BEGIN Data listing

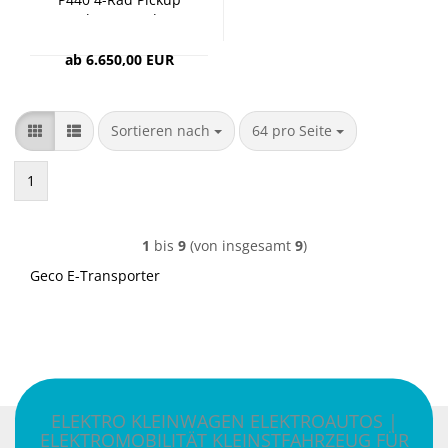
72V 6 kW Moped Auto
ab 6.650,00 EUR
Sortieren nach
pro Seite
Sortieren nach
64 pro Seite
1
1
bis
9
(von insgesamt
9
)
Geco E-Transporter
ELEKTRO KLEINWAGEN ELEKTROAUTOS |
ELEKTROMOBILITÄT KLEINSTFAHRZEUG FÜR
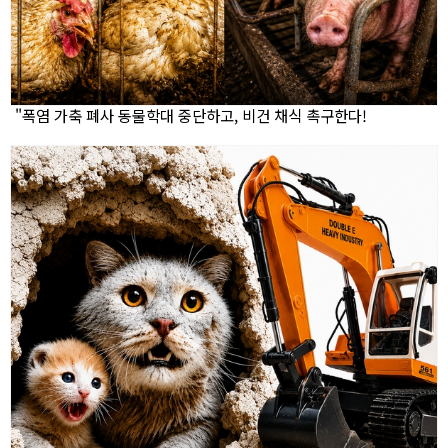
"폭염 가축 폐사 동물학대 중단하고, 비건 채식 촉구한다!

END Data listing
BEGIN Data listing

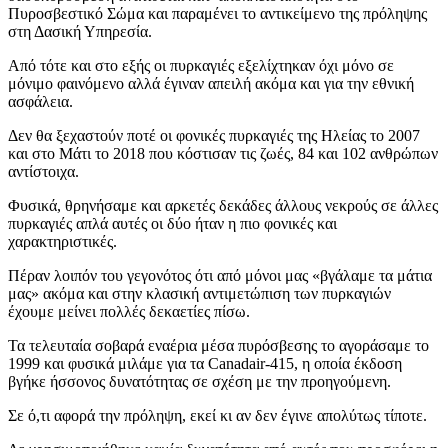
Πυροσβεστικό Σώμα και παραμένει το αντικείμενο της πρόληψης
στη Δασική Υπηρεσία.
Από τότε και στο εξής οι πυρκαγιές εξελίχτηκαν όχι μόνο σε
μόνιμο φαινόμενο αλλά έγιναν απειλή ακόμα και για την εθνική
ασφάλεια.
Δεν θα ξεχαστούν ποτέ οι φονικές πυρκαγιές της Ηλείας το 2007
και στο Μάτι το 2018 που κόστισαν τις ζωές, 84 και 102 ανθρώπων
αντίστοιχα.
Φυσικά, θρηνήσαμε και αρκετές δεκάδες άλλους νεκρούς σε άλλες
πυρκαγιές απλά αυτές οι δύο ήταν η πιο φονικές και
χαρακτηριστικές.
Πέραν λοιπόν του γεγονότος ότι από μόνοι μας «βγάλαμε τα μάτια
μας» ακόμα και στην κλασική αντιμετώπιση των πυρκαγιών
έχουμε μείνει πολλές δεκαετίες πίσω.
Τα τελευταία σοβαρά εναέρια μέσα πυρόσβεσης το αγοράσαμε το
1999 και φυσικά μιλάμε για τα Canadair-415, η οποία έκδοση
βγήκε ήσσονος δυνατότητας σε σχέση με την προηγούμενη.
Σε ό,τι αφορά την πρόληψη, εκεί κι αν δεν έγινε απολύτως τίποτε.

END Data listing

■ **Your task**
Pick from the records each line that contains the word "φονικές" and show it.

■ **Worked solution**
Δεν θα ξεχαστούν ποτέ οι φονικές πυρκαγιές της Ηλείας το 2007
πυρκαγιές απλά αυτές οι δύο ήταν η πιο φονικές και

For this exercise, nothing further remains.